__JOB ITEM__.
Reproduce the lines below word for word, starting at the line that contains "ENTERTAINMENT" and ending with the final line.
(DATA PROVIDED Opens)
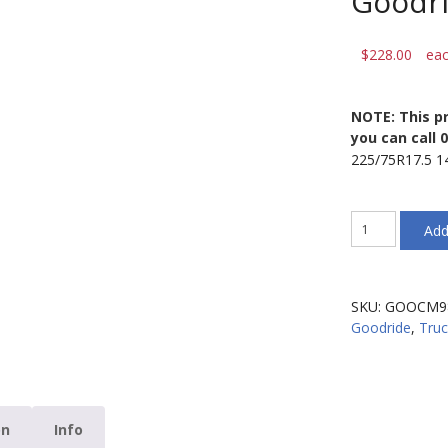
Goodr
$
228.00
ea
NOTE: This pr
you can call 
225/75R17.5 
225/75R17.5
Add
14PR
CM986
129/127M
Goodride
SKU:
GOOCM9
CM986
Goodride
,
Truc
quantity
on
Info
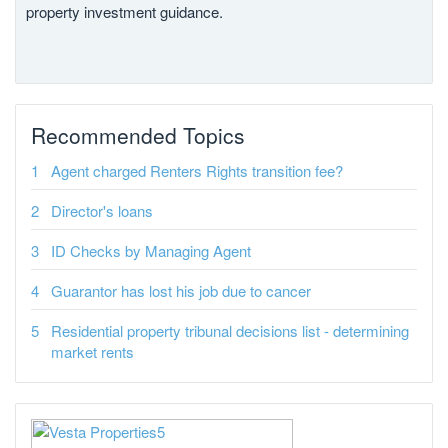
property investment guidance.
Recommended Topics
Agent charged Renters Rights transition fee?
Director's loans
ID Checks by Managing Agent
Guarantor has lost his job due to cancer
Residential property tribunal decisions list - determining
market rents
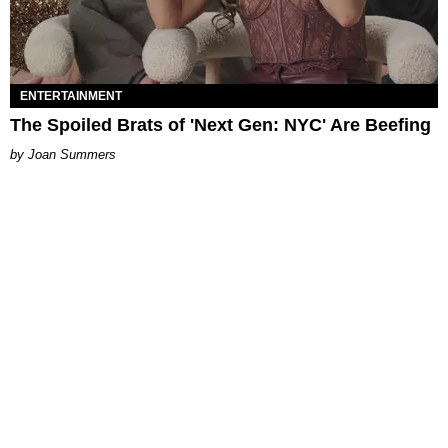
ENTERTAINMENT
The Spoiled Brats of 'Next Gen: NYC' Are Beefing
Joan Summers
(DATA PROVIDED Closes)
__RESULT FOR THIS EXERCISE__.
ENTERTAINMENT
The Spoiled Brats of 'Next Gen: NYC' Are Beefing
Joan Summers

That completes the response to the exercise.